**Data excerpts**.
************

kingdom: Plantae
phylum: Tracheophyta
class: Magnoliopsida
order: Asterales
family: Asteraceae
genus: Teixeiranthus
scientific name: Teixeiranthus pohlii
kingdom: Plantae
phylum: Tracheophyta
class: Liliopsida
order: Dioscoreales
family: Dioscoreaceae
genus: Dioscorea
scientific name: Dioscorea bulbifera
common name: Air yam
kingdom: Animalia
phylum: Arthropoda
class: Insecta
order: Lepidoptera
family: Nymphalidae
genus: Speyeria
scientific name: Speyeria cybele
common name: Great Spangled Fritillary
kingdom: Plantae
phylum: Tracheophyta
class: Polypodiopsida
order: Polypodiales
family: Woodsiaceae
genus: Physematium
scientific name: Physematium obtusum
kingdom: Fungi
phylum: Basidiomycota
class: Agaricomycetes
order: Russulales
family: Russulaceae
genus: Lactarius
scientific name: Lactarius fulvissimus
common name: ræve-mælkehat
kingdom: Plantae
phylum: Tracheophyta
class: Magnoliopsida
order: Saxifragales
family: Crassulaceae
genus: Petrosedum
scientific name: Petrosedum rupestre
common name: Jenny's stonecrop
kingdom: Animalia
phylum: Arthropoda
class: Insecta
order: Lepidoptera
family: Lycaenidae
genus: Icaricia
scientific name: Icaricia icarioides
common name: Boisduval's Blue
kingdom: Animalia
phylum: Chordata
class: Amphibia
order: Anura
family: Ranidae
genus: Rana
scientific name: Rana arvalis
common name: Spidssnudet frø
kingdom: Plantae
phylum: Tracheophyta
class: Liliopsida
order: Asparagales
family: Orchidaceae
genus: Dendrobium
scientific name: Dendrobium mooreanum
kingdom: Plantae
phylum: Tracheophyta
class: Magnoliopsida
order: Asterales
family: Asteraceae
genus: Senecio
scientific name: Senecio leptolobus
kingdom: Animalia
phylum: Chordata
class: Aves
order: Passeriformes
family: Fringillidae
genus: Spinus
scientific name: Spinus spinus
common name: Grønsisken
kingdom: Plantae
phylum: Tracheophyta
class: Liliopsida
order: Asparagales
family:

************

**DIRECTIONS FOR THIS TASK**.
Convert the classification lines from every entry above into one numbered list, omitting blank lines.

**FINAL ANSWER**.
1. kingdom: Plantae
2. phylum: Tracheophyta
3. class: Magnoliopsida
4. order: Asterales
5. family: Asteraceae
6. genus: Teixeiranthus
7. scientific name: Teixeiranthus pohlii
8. kingdom: Plantae
9. phylum: Tracheophyta
10. class: Liliopsida
11. order: Dioscoreales
12. family: Dioscoreaceae
13. genus: Dioscorea
14. scientific name: Dioscorea bulbifera
15. common name: Air yam
16. kingdom: Animalia
17. phylum: Arthropoda
18. class: Insecta
19. order: Lepidoptera
20. family: Nymphalidae
21. genus: Speyeria
22. scientific name: Speyeria cybele
23. common name: Great Spangled Fritillary
24. kingdom: Plantae
25. phylum: Tracheophyta
26. class: Polypodiopsida
27. order: Polypodiales
28. family: Woodsiaceae
29. genus: Physematium
30. scientific name: Physematium obtusum
31. kingdom: Fungi
32. phylum: Basidiomycota
33. class: Agaricomycetes
34. order: Russulales
35. family: Russulaceae
36. genus: Lactarius
37. scientific name: Lactarius fulvissimus
38. common name: ræve-mælkehat
39. kingdom: Plantae
40. phylum: Tracheophyta
41. class: Magnoliopsida
42. order: Saxifragales
43. family: Crassulaceae
44. genus: Petrosedum
45. scientific name: Petrosedum rupestre
46. common name: Jenny's stonecrop
47. kingdom: Animalia
48. phylum: Arthropoda
49. class: Insecta
50. order: Lepidoptera
51. family: Lycaenidae
52. genus: Icaricia
53. scientific name: Icaricia icarioides
54. common name: Boisduval's Blue
55. kingdom: Animalia
56. phylum: Chordata
57. class: Amphibia
58. order: Anura
59. family: Ranidae
60. genus: Rana
61. scientific name: Rana arvalis
62. common name: Spidssnudet frø
63. kingdom: Plantae
64. phylum: Tracheophyta
65. class: Liliopsida
66. order: Asparagales
67. family: Orchidaceae
68. genus: Dendrobium
69. scientific name: Dendrobium mooreanum
70. kingdom: Plantae
71. phylum: Tracheophyta
72. class: Magnoliopsida
73. order: Asterales
74. family: Asteraceae
75. genus: Senecio
76. scientific name: Senecio leptolobus
77. kingdom: Animalia
78. phylum: Chordata
79. class: Aves
80. order: Passeriformes
81. family: Fringillidae
82. genus: Spinus
83. scientific name: Spinus spinus
84. common name: Grønsisken
85. kingdom: Plantae
86. phylum: Tracheophyta
87. class: Liliopsida
88. order: Asparagales
89. family:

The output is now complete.